February 2014 Subscription Agreement

On February 10, 2014, the Company entered into the February 2014 Subscription Agreement with Oracle Partners L.P., Oracle Institutional Partners, L.P., and Oracle Ten Fund Master L.P. under which the Company offered an aggregate of 1,945,525 unregistered shares of common stock in a private placement at a price of $2.57 per share. Gross proceeds from the sale totaled $5 million, and net proceeds, after offering expenses of approximately $208,000, totaled approximately $4.8 million. Further discussion of the offering is disclosed in Note 8 – Stockholders’ Equity.

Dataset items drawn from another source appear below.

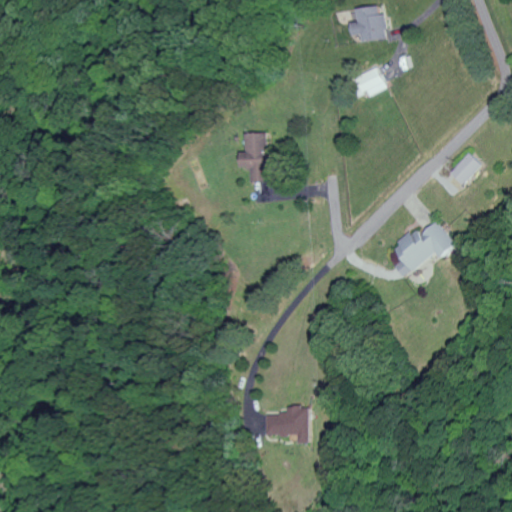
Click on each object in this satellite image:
building: (375, 23)
building: (378, 81)
building: (264, 156)
road: (438, 160)
building: (473, 167)
building: (429, 248)
road: (276, 329)
building: (299, 423)
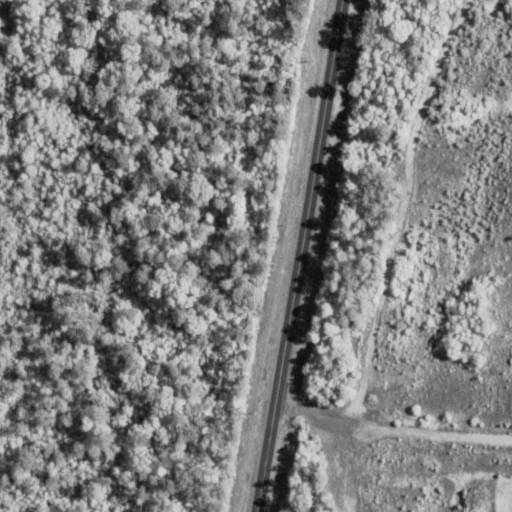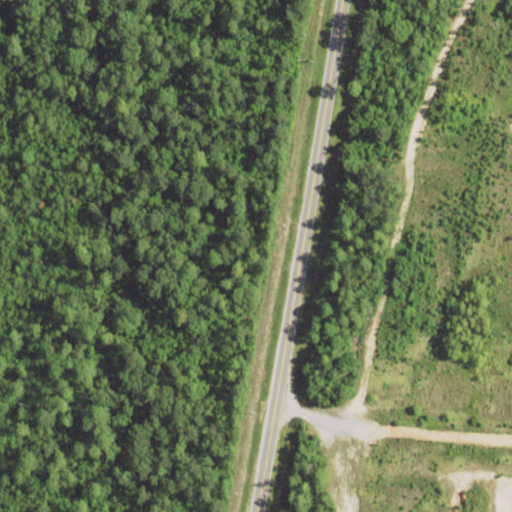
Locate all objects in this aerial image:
road: (302, 256)
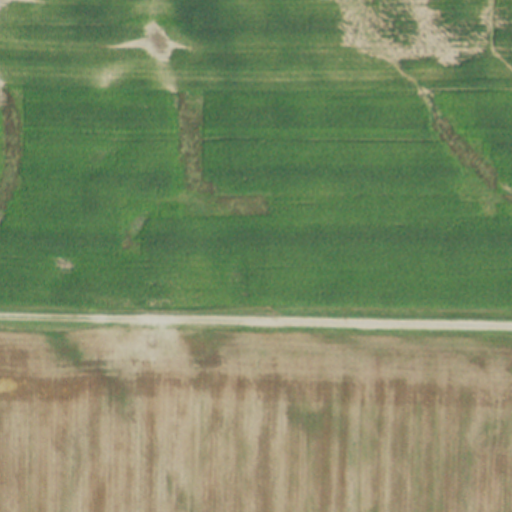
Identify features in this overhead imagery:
road: (255, 321)
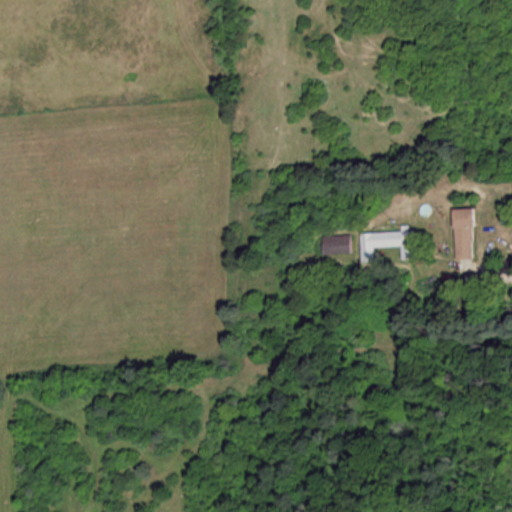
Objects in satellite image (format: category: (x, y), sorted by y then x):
building: (471, 234)
building: (390, 244)
building: (338, 246)
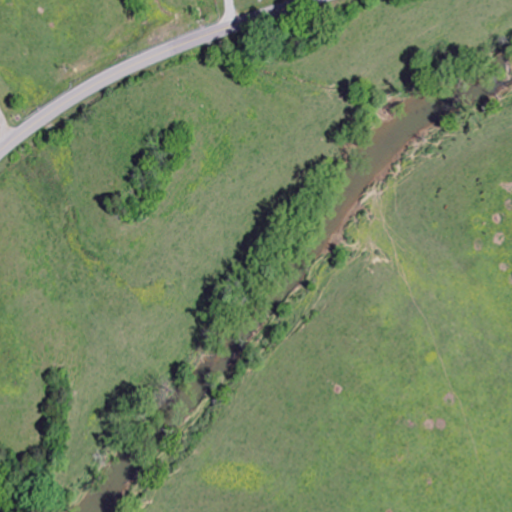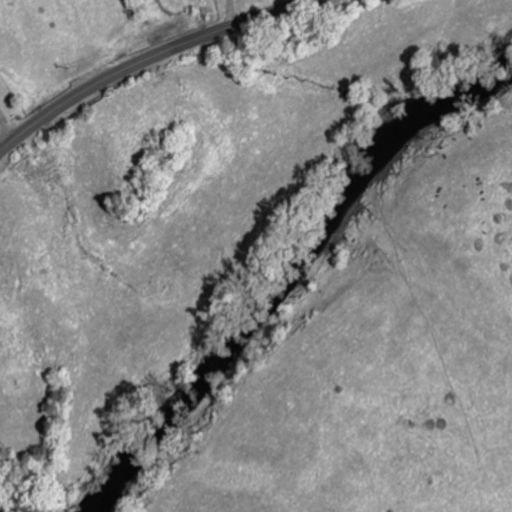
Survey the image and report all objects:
road: (147, 60)
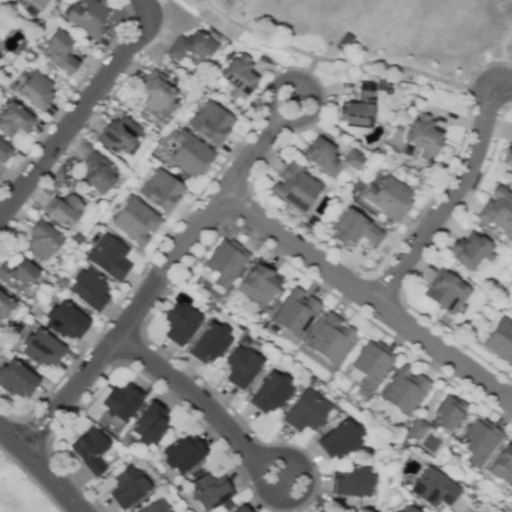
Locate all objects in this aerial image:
building: (38, 3)
building: (39, 3)
road: (197, 4)
building: (29, 12)
park: (221, 14)
building: (87, 17)
building: (89, 18)
building: (343, 43)
building: (344, 43)
building: (190, 48)
building: (193, 48)
building: (58, 51)
building: (60, 52)
road: (360, 62)
building: (239, 74)
building: (239, 77)
building: (34, 90)
road: (505, 90)
building: (35, 91)
building: (156, 93)
building: (157, 93)
building: (358, 108)
road: (83, 115)
building: (13, 120)
building: (14, 120)
road: (285, 122)
building: (210, 123)
building: (211, 123)
building: (117, 134)
building: (118, 134)
building: (424, 136)
building: (425, 137)
building: (4, 152)
building: (4, 152)
building: (508, 153)
building: (189, 154)
building: (319, 154)
building: (508, 154)
building: (191, 155)
building: (320, 155)
building: (353, 159)
building: (354, 160)
building: (98, 172)
building: (98, 173)
building: (294, 188)
building: (295, 188)
building: (160, 191)
building: (161, 191)
building: (388, 197)
building: (389, 198)
road: (449, 201)
building: (64, 210)
building: (64, 210)
building: (498, 211)
building: (499, 211)
building: (134, 221)
building: (135, 221)
building: (353, 229)
building: (354, 229)
building: (79, 237)
building: (42, 240)
building: (43, 240)
building: (471, 251)
building: (471, 251)
building: (108, 257)
building: (109, 257)
building: (224, 262)
building: (226, 262)
building: (17, 275)
building: (17, 275)
building: (258, 283)
building: (259, 284)
road: (155, 287)
building: (88, 289)
building: (89, 290)
building: (446, 292)
building: (447, 293)
road: (367, 296)
building: (4, 304)
building: (4, 306)
building: (295, 312)
building: (296, 313)
building: (65, 321)
building: (65, 321)
building: (179, 323)
building: (180, 324)
building: (329, 337)
building: (330, 339)
building: (500, 340)
building: (501, 340)
building: (208, 343)
building: (210, 344)
building: (40, 348)
building: (41, 349)
building: (372, 363)
building: (241, 366)
building: (368, 366)
building: (241, 367)
building: (16, 380)
building: (16, 380)
building: (403, 389)
building: (404, 390)
building: (270, 393)
building: (271, 393)
road: (193, 395)
building: (121, 401)
building: (122, 402)
building: (305, 411)
building: (448, 411)
building: (307, 412)
building: (449, 412)
building: (149, 423)
building: (150, 425)
building: (416, 428)
building: (418, 429)
building: (338, 439)
building: (340, 440)
building: (479, 441)
building: (477, 442)
building: (89, 450)
building: (90, 450)
building: (182, 454)
building: (183, 454)
road: (267, 457)
building: (503, 464)
building: (503, 465)
road: (42, 468)
building: (351, 481)
building: (351, 482)
building: (127, 487)
building: (128, 487)
building: (432, 488)
building: (433, 489)
building: (208, 491)
building: (210, 491)
park: (20, 492)
building: (155, 506)
building: (156, 506)
building: (239, 509)
building: (407, 509)
building: (242, 510)
building: (408, 510)
building: (321, 511)
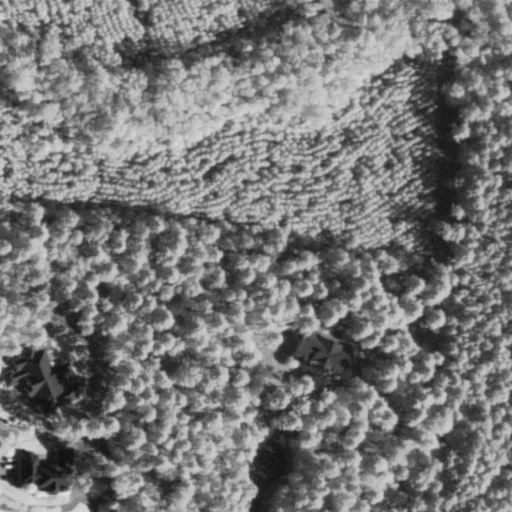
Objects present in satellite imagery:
building: (319, 349)
building: (44, 470)
road: (258, 487)
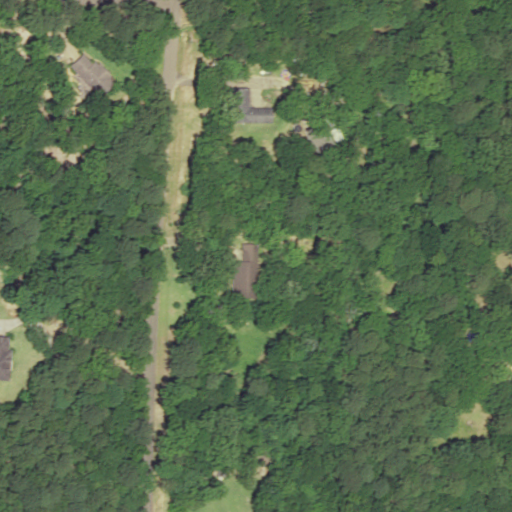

January 2014 Shelf Registration

On January 17, 2014, the Company filed a registration statement to register an indeterminate number of shares of common stock, preferred stock, and warrants with a total offering price not to exceed $12.5 million. Further discussion of the related registration is disclosed in Note 8 – Stockholders’ Equity.

Credit Agreements

On March 4, 2014, the Company received a waiver from Comerica Bank to waive noncompliance with certain financial and nonfinancial covenants as of January 31, 2014 and December 31, 2013. In connection with the waiver, the Company incurred a fee of $10,000 and Comerica Bank reduced the total aggregate available borrowings on the lines of credit to $5 million. See further discussion in Note 5 — Lines of Credit and Other Borrowings.

Stock Dividend

In February 2014, the Board announced a 2% annual stock dividend policy for 2014 and declared a one-half percent stock dividend (the “March Stock Dividend”) payable March 28, 2014 to stockholders of record on March 14, 2014. The Company expects to record the effects of the March Stock Dividend in the first quarter ending March 31, 2014.

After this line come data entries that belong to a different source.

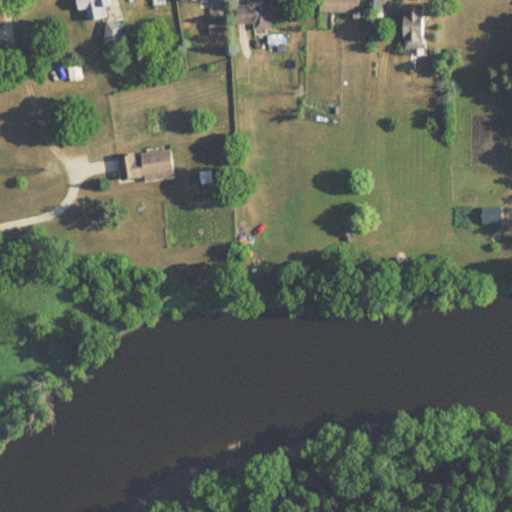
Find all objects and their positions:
building: (190, 0)
building: (335, 6)
building: (89, 8)
building: (251, 15)
building: (212, 26)
building: (409, 28)
building: (110, 33)
building: (72, 72)
building: (142, 163)
road: (55, 211)
building: (487, 217)
road: (68, 268)
river: (272, 389)
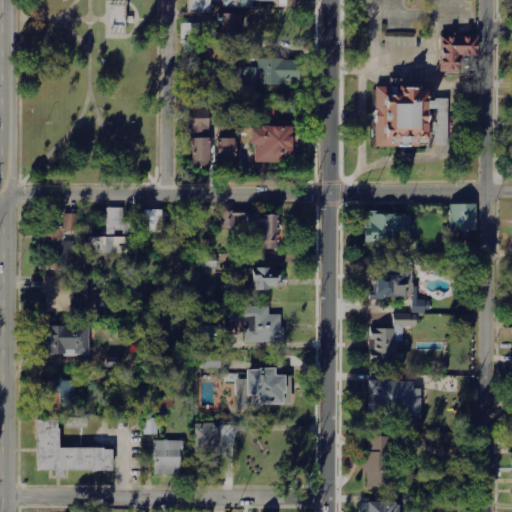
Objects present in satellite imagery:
building: (245, 1)
building: (245, 3)
building: (198, 6)
building: (198, 6)
road: (66, 8)
road: (89, 9)
road: (106, 17)
building: (117, 17)
road: (98, 18)
road: (137, 18)
building: (228, 22)
road: (499, 23)
building: (229, 26)
building: (189, 38)
building: (455, 52)
building: (456, 52)
building: (272, 72)
building: (270, 73)
road: (89, 78)
road: (19, 91)
park: (82, 92)
road: (166, 97)
building: (266, 112)
building: (401, 116)
building: (409, 117)
building: (198, 124)
road: (115, 133)
building: (271, 144)
building: (225, 150)
building: (199, 153)
road: (257, 192)
road: (1, 194)
road: (2, 210)
building: (462, 218)
building: (152, 221)
building: (387, 226)
building: (110, 235)
building: (59, 244)
road: (329, 256)
road: (485, 256)
building: (261, 277)
building: (392, 280)
building: (57, 294)
building: (419, 304)
building: (258, 323)
building: (212, 334)
building: (388, 338)
building: (68, 340)
building: (211, 361)
building: (268, 386)
building: (240, 393)
building: (57, 394)
building: (392, 399)
building: (204, 440)
building: (66, 452)
building: (167, 457)
building: (375, 462)
road: (163, 495)
building: (378, 506)
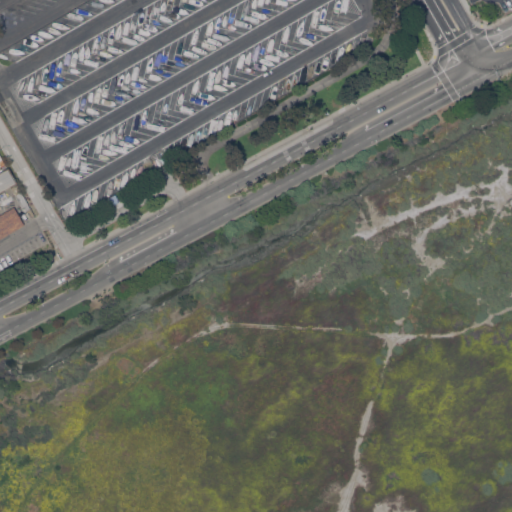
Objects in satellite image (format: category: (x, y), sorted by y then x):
road: (2, 1)
parking lot: (495, 3)
road: (368, 9)
parking lot: (26, 15)
road: (38, 22)
road: (465, 24)
road: (482, 25)
road: (442, 30)
road: (408, 37)
road: (495, 39)
road: (70, 41)
traffic signals: (479, 49)
road: (437, 53)
road: (469, 55)
road: (485, 59)
road: (124, 60)
traffic signals: (460, 61)
road: (501, 62)
traffic signals: (491, 69)
road: (465, 70)
road: (481, 74)
road: (179, 80)
traffic signals: (471, 80)
road: (296, 98)
road: (419, 108)
road: (336, 126)
road: (161, 141)
road: (25, 174)
road: (217, 174)
road: (294, 175)
building: (5, 179)
building: (5, 180)
building: (21, 199)
road: (199, 199)
building: (111, 200)
road: (217, 203)
road: (128, 208)
road: (191, 217)
building: (9, 220)
road: (209, 221)
building: (9, 222)
road: (25, 233)
road: (64, 242)
road: (159, 248)
road: (93, 257)
road: (61, 301)
road: (359, 330)
road: (101, 413)
road: (364, 424)
road: (370, 492)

Director Dispute and Shareholder Litigation

On March 3 and 6, 2014, the Company disclosed that the Board had appointed Paul N. Clark and Jeffrey M. Nugent to the Board and Dr. Alexander K. Arrow and Dr. Sam Low had tendered their resignations.  Subsequent to this disclosure, questions were raised as to whether these changes were effected.

On March 7, 2014, the Company received from Oracle, which reports that it is a 16 % shareholder, a notice pursuant to the Company’s Bylaws, stating that Oracle intended to nominate four independent directors for election to the Board at the Company’s 2014 Annual Meeting of Stockholders. Oracle’s nominees are Messrs. Clark and Nugent, Frederic H. Moll, and Eric Varma, M.D.

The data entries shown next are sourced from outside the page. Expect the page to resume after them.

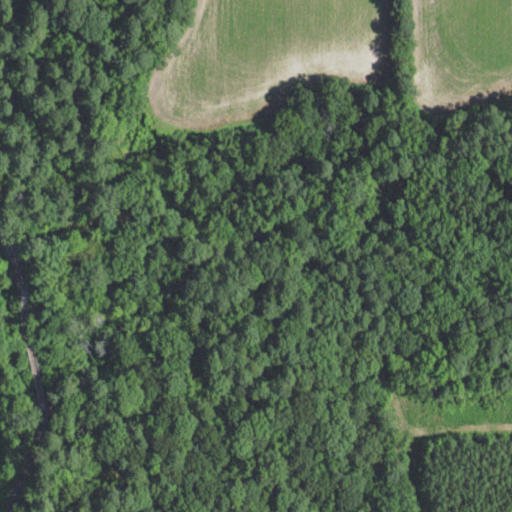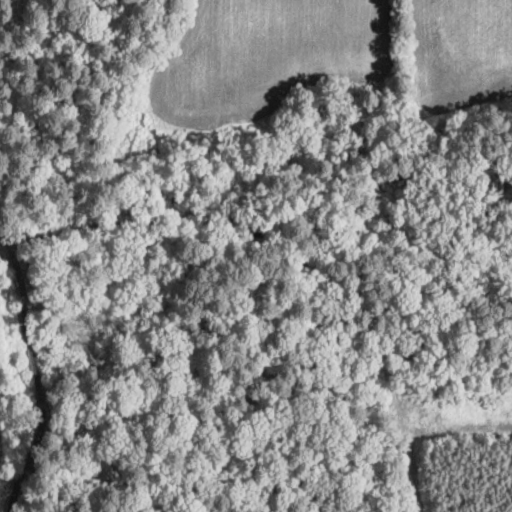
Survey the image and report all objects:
park: (250, 95)
road: (15, 264)
park: (264, 346)
road: (31, 352)
building: (503, 360)
road: (29, 456)
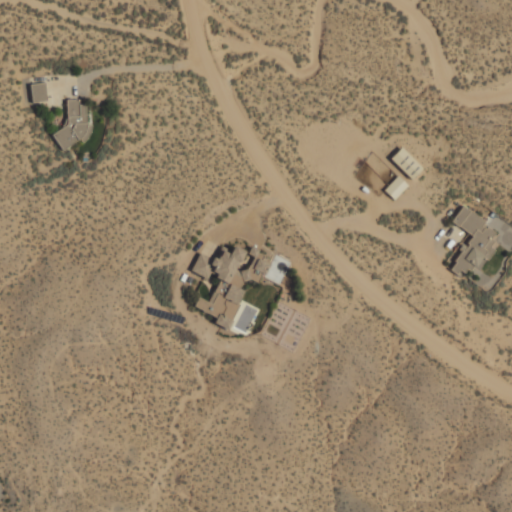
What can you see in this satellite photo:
building: (37, 92)
building: (37, 93)
building: (73, 124)
building: (73, 125)
building: (394, 187)
building: (395, 188)
road: (310, 226)
building: (470, 242)
building: (472, 242)
building: (226, 281)
building: (226, 284)
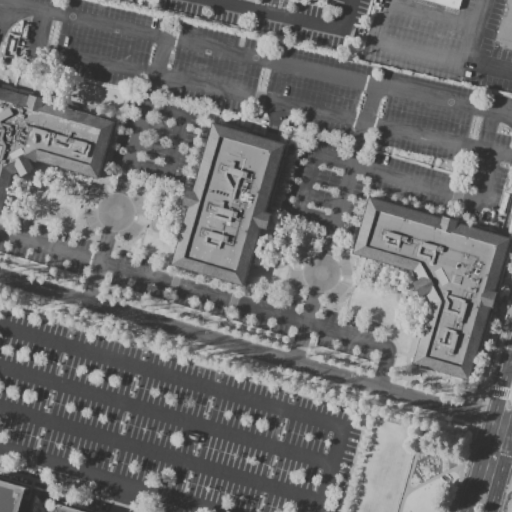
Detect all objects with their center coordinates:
building: (447, 2)
building: (447, 4)
road: (431, 15)
road: (295, 17)
building: (505, 27)
building: (505, 28)
road: (421, 51)
road: (471, 52)
road: (256, 61)
road: (256, 99)
building: (48, 137)
building: (49, 139)
road: (175, 145)
road: (127, 171)
road: (374, 171)
fountain: (37, 190)
building: (227, 204)
building: (231, 206)
fountain: (157, 225)
road: (335, 226)
fountain: (278, 261)
building: (438, 278)
building: (441, 278)
road: (210, 295)
fountain: (403, 297)
road: (248, 333)
road: (255, 352)
road: (212, 391)
road: (166, 416)
parking lot: (162, 427)
road: (488, 433)
road: (510, 443)
road: (160, 457)
road: (499, 469)
road: (438, 475)
road: (504, 480)
road: (105, 481)
road: (408, 481)
road: (451, 493)
building: (17, 497)
building: (16, 498)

On March 11, 2014, Oracle  filed a lawsuit in the Delaware Court of Chancery seeking a determination of the composition of the Board and a temporary restraining order that would preclude the Board from taking any action without the approval of four purported directors whose directorships Oracle claims to be undisputed.

The Company has reason to believe that Oracle and individuals who may be, depending on the outcome of the foregoing dispute, members of the Company’s Board will seek to make changes in the Company’s senior management and the composition of the Company’s Board and its committees.